Wednesday, January 23, 2013

Iranian nukes, again

I guess I'll just keep banging this drum until people change their minds. But at least I'll spare you the two papers I wrote on Iran's nuclear program in grad school. I'll just summarize for you. First, Dan Drezner thinks Tom Friedman's suggestions for the new Secretary of State's interactions with Iran are dangerous. He quotes Friedman:

Rather than negotiating with Iran’s leaders in secret — which, so far, has produced nothing and allows the Iranian leaders to control the narrative and tell their people that they’re suffering sanctions because of U.S. intransigence — why not negotiate with the Iranian people? President Obama should put a simple offer on the table, in Farsi, for all Iranians to see: The U.S. and its allies will permit Iran to maintain a civil nuclear enrichment capability — which it claims is all it wants to meet power needs — provided it agrees to U.N. observers and restrictions that would prevent Tehran from ever assembling a nuclear bomb.

Dan's response:

Friedman seems to think that ordinary Iranians are implacably opposed to the nuclear program. I have yet to read any analysis or on-the-ground reporting (including the NYT) that suggests this to be true. Rather, the common theme is that Iranians take nationalist pride in the technological accomplishments of their national nuclear program. Furthermore, in a propaganda war between the U.S. government and their own government, the U.S. is probably gonna lose even if it possesses the better argument. For all of Friedman's loose talk about the power of social media in a digitized world, he elides the point that one of the sentiments that social media is best at magnifying is nationalism. In the case of Iran, this would mean a more recalcitrant negotiating partner.
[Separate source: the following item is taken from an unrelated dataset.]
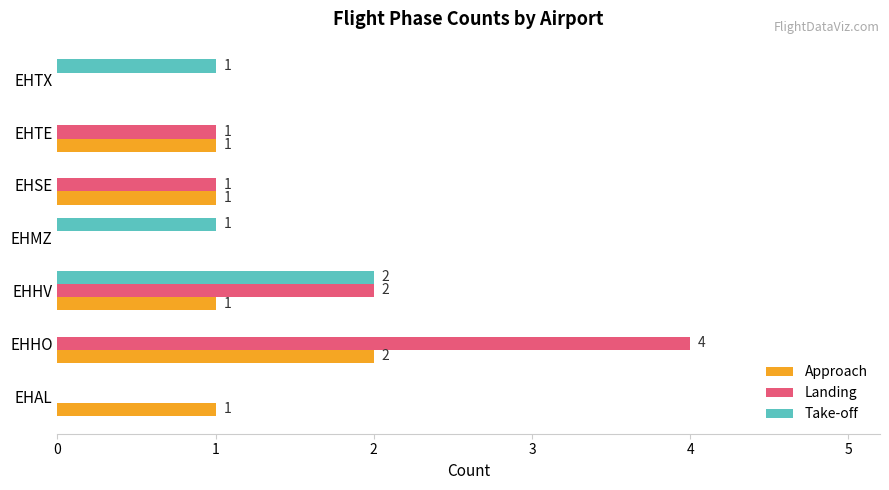

The Approach series shows 0 at EHMZ. True or false?

True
Like Dan, I haven't read anything suggesting the Iranian people oppose their state's nuclear policy. In fact, I've read the opposite, and it relates to the nationalism that Dan speaks of. Nationalism being a significant reason a nation wants to be a nuclear power isn't unique to Iran. Just off the top of my head, a strong argument could be made that it played a big part in France becoming a nuclear power. Other examples escape me at the moment. But the point is that this isn't without precedent.

So why is nationalism a reason Iran wants to be a nuclear power? Surely every nation has at least some level of nationalism running through it's policy making. Why don't more nations want nukes? Iran is different than many nations. They have a long history of being invaded by other nations. When your history is one in which you are always being attacked, it's probably going to affect you. It's not just about being invaded. They have been meddled with, such as when the US staged a fake revolution in order to overthrow their leader and replace him with someone friendly to the US. Reasonable people should be able to acknowledge that it's reasonable for such a nation to not like this sort of involvement in it's affairs (the exception seems to be Israel's involvement in the US's politics, though Israel does nothing close to the level we did in Iran).

Iranians feel like they have been treated unfairly by the west. So their nationalism kind of combines with a sense of insecurity. They want to be a powerful and independent nation that doesn't get invaded and meddled with. They've had a traditional military for all of their history and that hasn't worked in achieving that goal. So now, with the US invading it's neighbor and in general having a strong presence in the region, what would the Iranians do to ensure their safety? Recent history suggests that being a nuclear power prevents nations from screwing with you. Beyond security, it's a symbol of power. It provides people with a sense that they have accomplished something great and something that only an elite few possess.

That feeling of security and national pride is a big reason I don't think Iran would use their nuclear weapons in an offensive manner. It would defeat the purpose of becoming a nuclear power to just turn around and use it, thus inviting your own destruction. But back to the point of this post, these feelings aren't just that of the Iranian leaders. Even the opposition parties agree with the current Iranian regime on this issue. That's because their national identity is deep seated and not tied to partisan internal politics. So Friedman's suggestion is moot. There just isn't a big enough coalition to make the 'no nukes' argument to. If you don't want Iran to become a nuclear power you need to find another route. I haven't heard any compelling ones.